There are several built-in rules for determining when a user can earn a badge. A badge can be awarded when a user:
- Adds diary entries for a certain number of hikes for each specified activity.
- Adds diary entries for a certain number of hikes with a certain activity.
- Complete all specified trails.
- Complete a certain number of specified trails. The same trail can be completed multiple times.
- Complete a certain number of trails. The same trail can be completed multiple times.
- Complete a certain number of trails within a certain number of days. The same trail can be completed multiple times.
- Complete trails in a certain number of the specified parks.
- Complete at least one trail in all specified parks.
- Add a certain number of diary entries.
- Add diary entries with mileage equal to or greater than the specified value.
- Add diary entries with mileage equal to or greater than the specified value for a certain activity.
- Add diary entries with mileage equal to or greater than the specified value for each specified activity.
- Add diary entries with mileage equal to or greater than the specified value for one or more of the specified parks.
- Add diary entries with mileage equal to or greater than the specified value for one or more of the specified trails.
- Complete a certain number of unique trails within a certain number of days.
- Complete a certain number of unique trails.
All badges can be optionally restricted to a date range or to an annual repeating date range.
You can also organize badges by badge categories. This can help when you have many badges to display on your website.
Reporting
Get reports on the diary entries that are entered by users. You get the following information:
- Percentage of accounts that added a diary entry.
- Number of trails that have at least one diary entry.
- Total number of diary entries filled out.
- Percentage of accounts that have marked a trail as completed, favorite, or wishlist.
- Number of unique trails marked as completed, favorite, or part of a wishlist.
- Total completed, favorite, or wishlist trails across all users.
- Percentage of accounts that have earned each badge.
- Filter the reports by date.
- Total number of accounts that earned each badge.
- View individual diary entries and export as a CSV.
SEO
All of Aptuitiv is SEO friendly. Within the Trails app, you can do the following:
- Customize the page title and description for all app pages.
- For app pages, like the trail detail pages, you can use variables to output individual trail information as part of the page title.
- Customize which app pages are included in the sitemap.xml file.
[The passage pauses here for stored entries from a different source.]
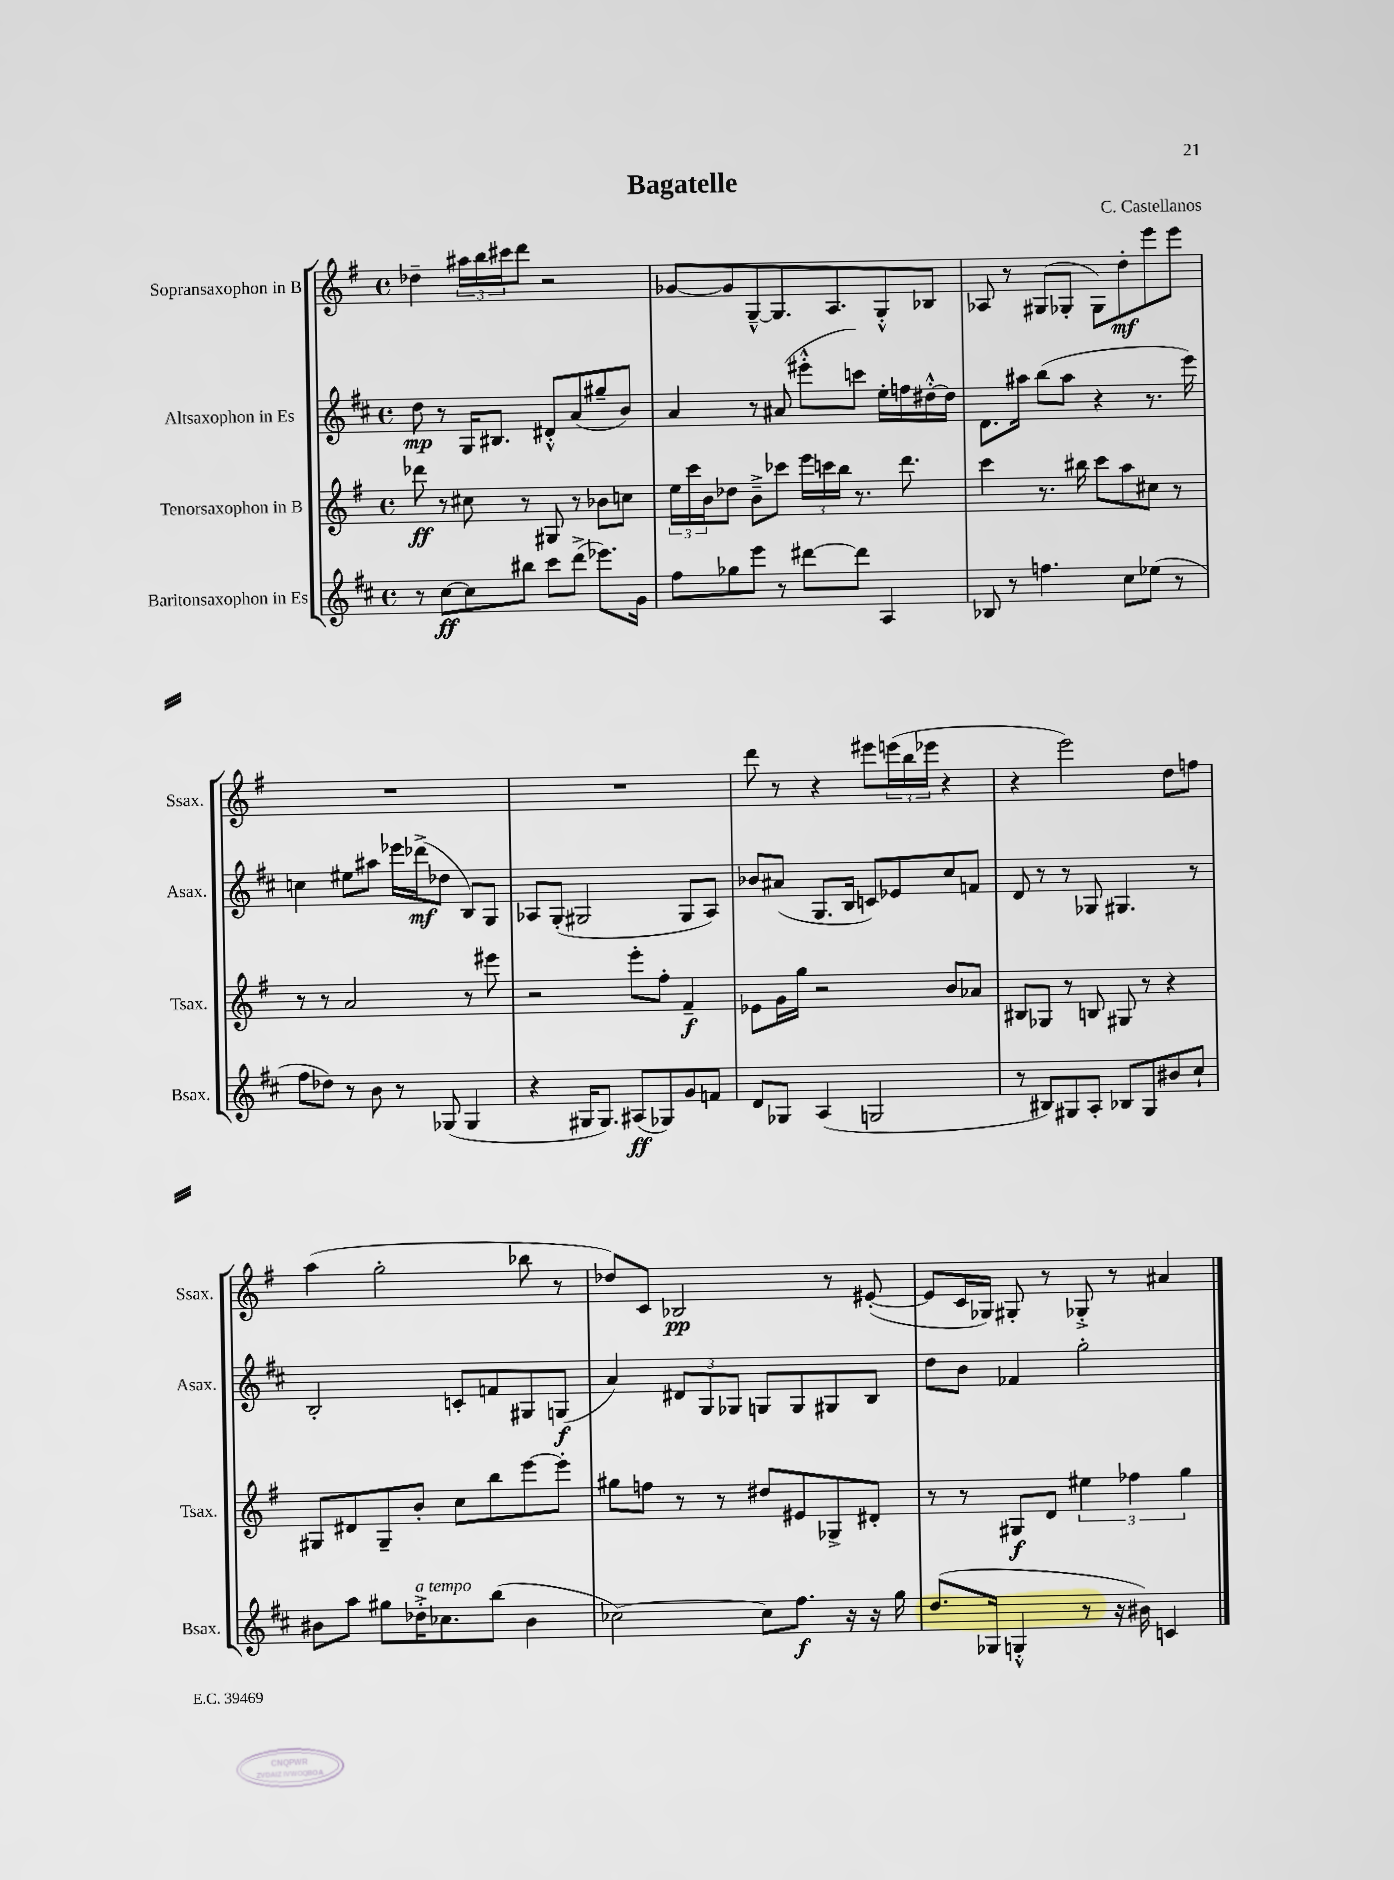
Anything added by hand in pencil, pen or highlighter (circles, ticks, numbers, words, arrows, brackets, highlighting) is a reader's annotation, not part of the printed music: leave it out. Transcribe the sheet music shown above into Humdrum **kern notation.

**kern	**dynam	**kern	**dynam	**kern	**dynam	**kern	**dynam
*part4	*part4	*part3	*part3	*part2	*part2	*part1	*part1
*staff4	*staff4	*staff3	*staff3	*staff2	*staff2	*staff1	*staff1
*I"Baritonsaxophon in Es	*	*I"Tenorsaxophon in B	*	*I"Altsaxophon in Es	*	*I"Sopransaxophon in B	*
*I'Bsax.	*	*I'Tsax.	*	*I'Asax.	*	*I'Ssax.	*
*clefG2	*	*clefG2	*	*clefG2	*	*clefG2	*
*k[f#c#]	*	*k[f#]	*	*k[f#c#]	*	*k[f#]	*
*M4/4	*	*M4/4	*	*M4/4	*	*M4/4	*
*met(c)	*	*met(c)	*	*met(c)	*	*met(c)	*
=1	=1	=1	=1	=1	=1	=1	=1
8r	.	8ddd-X\	ff	8dd\	mp	4dd-X~\	.
[8cc#\L	ff	8r	.	8r	.	.	.
8cc#\]	.	8cc#X\	.	16G/KL	.	24aa#X\LL	.
.	.	.	.	.	.	24bb\	.
.	.	.	.	8.B#X/J	.	.	.
.	.	.	.	.	.	24ccc#X\J	.
8bb#X\J	.	8r	.	.	.	8ddd\J	.
8ccc#\L	.	8G#X/	.	8d#X'^^/L	.	2r	.
(8ddd^\J	.	8r	.	(8a/	.	.	.
8.eee-X\L)	.	8b-X\L	.	8gg#X~/	.	.	.
.	.	8ccn\J	.	8b/J)	.	.	.
16g\Jk	.	.	.	.	.	.	.
=2	=2	=2	=2	=2	=2	=2	=2
8ff#\L	.	24ee\LL	.	4a/	.	[8g-X/L	.
.	.	24ccc\	.	.	.	.	.
.	.	24b\J	.	.	.	.	.
8gg-X\	.	8dd-X\J	.	.	.	8g-/]	.
8eee\J	.	8b~^\L	.	8r	.	[8G~^^/	.
8r	.	8ccc-X\J	.	(8a#X/	.	8.G/]	.
[8ddd#X\L	.	24eee\LL	.	8eee#X'^^\L	.	.	.
.	.	24cccn\	.	.	.	.	.
.	.	.	.	.	.	8.A/	.
.	.	24bb\JJ	.	.	.	.	.
8ddd#\J]	.	8.r	.	8cccn\J)	.	.	.
4A/	.	.	.	16ee'\LL	.	8G'^^/	.
.	.	8.ddd\	.	16ffn\	.	.	.
.	.	.	.	[16dd#X'^^\	.	8B-X/J	.
.	.	.	.	16dd#\JJ]	.	.	.
=3	=3	=3	=3	=3	=3	=3	=3
8B-X/	.	4ccc\	.	8.d\L	.	8A-X/	.
8r	.	.	.	.	.	8r	.
.	.	.	.	16aa#X\Jk	.	.	.
4.ffn\	.	8.r	.	(8bb\L	.	(8G#X/L	.
.	.	.	.	8aa#\J	.	8G-X'/J	.
.	.	16bb#X\	.	.	.	.	.
.	.	8ccc\L	.	4r	.	8G-\L)	.
8cc#\L	.	8aa\	.	.	.	8dd'\	mf
(8ee-X\J	.	8cc#X\J	.	8.r	.	8eee\	.
8r	.	8r	.	.	.	8eee\J	.
.	.	.	.	16eee\)	.	.	.
!!LO:LB:g=z
=4	=4	=4	=4	=4	=4	=4	=4
8ff#\L	.	8r	.	4ccn\	.	1r	.
8dd-X\J)	.	8r	.	.	.	.	.
8r	.	2a/	.	8ee#X\L	.	.	.
8b\	.	.	.	8aa#X\J	.	.	.
8r	.	.	.	16eee-X\LL	.	.	.
.	.	.	.	(16ddd-X^\J	mf	.	.
(8G-X/	.	.	.	8dd-X\J	.	.	.
4G-/	.	8r	.	8B/L)	.	.	.
.	.	8eee#X\	.	8G/J	.	.	.
=5	=5	=5	=5	=5	=5	=5	=5
4r	.	2r	.	8A-X/L	.	1r	.
.	.	.	.	(8G'/J	.	.	.
16G#X/KL	.	.	.	2G#X/	.	.	.
8.G#/J)	.	.	.	.	.	.	.
(8A#X/L	ff	8eee'\L	.	.	.	.	.
8G-X/)	.	8ff#'\J	.	.	.	.	.
8g/	.	4f#~/	f	8G#/L	.	.	.
8fn/J	.	.	.	8A-/J)	.	.	.
=6	=6	=6	=6	=6	=6	=6	=6
8d/L	.	8e-X\L	.	8b-X/L	.	8ddd\	.
8G-X/J	.	16g\L	.	(8a#X/J	.	8r	.
.	.	16gg\JJ	.	.	.	.	.
(4A/	.	2r	.	8.G/L	.	4r	.
.	.	.	.	16B/Jk	.	.	.
2Gn/	.	.	.	8cn/L)	.	8eee#X\L	.
.	.	.	.	8e-X/	.	(24eeen\L	.
.	.	.	.	.	.	24bb\	.
.	.	.	.	.	.	24eee-X\JJ	.
.	.	8b/L	.	8cc#/	.	4r	.
.	.	8a-X/J	.	8fn/J	.	.	.
=7	=7	=7	=7	=7	=7	=7	=7
8r	.	8B#X/L	.	8d/	.	4r	.
8B#X/L)	.	8G-X/J	.	8r	.	.	.
8G#X/	.	8r	.	8r	.	2eee\)	.
8A'/J	.	8Bn/	.	8G-X/	.	.	.
8B-X/L	.	8G#X/	.	4.G#X/	.	.	.
8G#/	.	8r	.	.	.	.	.
8b#X/	.	4r	.	.	.	8dd\L	.
8cc#`/J	.	.	.	8r	.	8ffn\J	.
!!LO:LB:g=z
=8	=8	=8	=8	=8	=8	=8	=8
8b#X\L	.	8G#X/L	.	2B'/	.	(4aa\	.
8aa\J	.	8d#X/	.	.	.	.	.
8gg#X\L	.	8G#~/	.	.	.	2gg'\	.
!LO:TX:a:i:t=a tempo	!	!	!	!	!	!	!
16dd-X'^\K	.	8b'/J	.	.	.	.	.
8.cc-X\	.	.	.	.	.	.	.
.	.	8cc\L	.	8cn'/L	.	.	.
(8bb\J	.	8bb\	.	8fn/	.	.	.
4b#\	.	[8eee\	.	8G#X/	.	8bb-X\	.
.	.	8eee'\J]	.	(8Gn/J	f	8r	.
=9	=9	=9	=9	=9	=9	=9	=9
[2cc-X\)	.	8gg#X\L	.	4a/)	.	8dd-X/L)	.
.	.	8ffn\J	.	.	.	8c/J	.
.	.	8r	.	12d#X/L	.	2B-X/	pp
.	.	.	.	12G/	.	.	.
.	.	8r	.	.	.	.	.
.	.	.	.	12G-X/J	.	.	.
8cc-\L]	.	8dd#X/L	.	8Gn/L	.	.	.
8.ff#\J	f	8e#X/	.	8G/	.	.	.
.	.	8G-X^/	.	8G#X/	.	8r	.
16r	.	.	.	.	.	.	.
16r	.	8d#X'/J	.	8B/J	.	([8e#X'/	.
16gg\	.	.	.	.	.	.	.
=10	=10	=10	=10	=10	=10	=10	=10
(8.dd/L	.	8r	.	8dd\L	.	8e#/L]	.
.	.	8r	.	8b\J	.	16c/L	.
16G-X/Jk	.	.	.	.	.	16G-X/JJ)	.
4Gn'^^/	.	8G#X/L	f	4f-X/	.	8G#X'/	.
.	.	8d/J	.	.	.	8r	.
8r	.	6ee#X\	.	2gg'\	.	8G-X'^/	.
16r	.	.	.	.	.	8r	.
.	.	6ff-X\	.	.	.	.	.
16b#X\)	.	.	.	.	.	.	.
4cn/	.	.	.	.	.	4a#X/	.
.	.	6gg\	.	.	.	.	.
==	==	==	==	==	==	==	==
*-	*-	*-	*-	*-	*-	*-	*-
- Within the templates, you can specify Open Graph data if you want for social sharing.
Embeddable views
Embeddable views let you create custom trail pages that display one or more trails at a specific URL. This is commonly used to display some of the trails on third-party websites within iframes.
You can choose which trails are included in each embeddable view.
Customization
Like the rest of Aptuitiv, the Trails app is very customizable. For example, you can;
- Create custom attributes for badges, badge categories, contacts, embeddable views, parks, trails, trail features, and trail segments.
- Have complete control over the templates, HTML, CSS, and JavaScript used on the website.
- Choose the mapping platform you want to display the trail information on. Google Maps is commonly used, but you can also use OpenStreetMap or any other platform you prefer.